The presence of multiple CVD risk factors among Nigerian undergraduate students or young adults requires serious attention. Various studies have linked the exposure to CVD risk factors early in life to the development of CVDs later in life., The Framingham Offspring Study has demonstrated that early exposure to SBP, DBP, LDL-c, and HDL-c leads to the development of coronary heart disease (one of the CVDs) later in life. In particular, they found early exposure to elevated DBP (found to be very prevalent in this study) and LDL-c to be linked to the development of coronary heart diseases independent of subsequent later life exposure. Similarly, an autopsy study of 204 young adults has demonstrated a correlation between the presence of fatty streaks and fibrous plagues in the aorta and coronary arteries with BMI, SBP, DBP, total cholesterol, triglycerides, LDL-c, and HDL-c as a group. This clearly shows the summative effect of the presence of multiple CVD risk factors on the extent of the development of atherosclerotic streaks among young adults. There is thus the need for formulation of policies and guidelines for comprehensive screening, treatment, and follow-up programmes for young adults with exposure to multiple CVD risk factors.
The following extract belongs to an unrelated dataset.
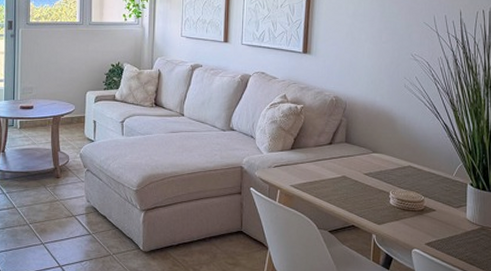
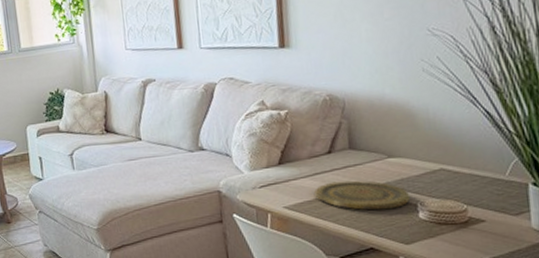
plate: none [316,168,385,195] -> present [314,180,411,211]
Notwithstanding the small sample size of this study and its restricted ethnic and regional representation, it does provide an insight into the prevalence of modifiable CVD risk factors among young adults in this environment.

Conclusion and recommendations

This study has demonstrated the high prevalence of modifiable CVD risk factors among undergraduate students in Kano, Nigeria, with dyslipidaemia and elevated blood pressure being the commonest. This calls for the development of comprehensive screening, identification, and treatment protocols and guidelines for university students and the young adult population in general. Similarly, future studies in this area should focus on larger sample sizes and multiple centres to have better ethnic and regional representations in the sample.

Source of funding

This research did not receive any specific grant from funding agencies in the public, commercial, or not-for-profit sectors.

Conflict of interest

The authors have no conflicts of interest to declare.

Ethical approval

The study was approved by the Research Ethics Committee of Kano State Ministry of Health NHREC/17/03/2018 on June 24, 2021, SHREC/2021/2595.

Authors contributions

The study was conceived by MIG and SNH. MIG designed the study, while AAT, SNH, and MSM collected data and funded the study. MIG analysed and interpreted the data and wrote the initial manuscript. SAI and AAT conducted literature search and critically reviewed the initial draft. All authors have critically reviewed and approved the final draft and are responsible for the content and similarity index of the manuscript.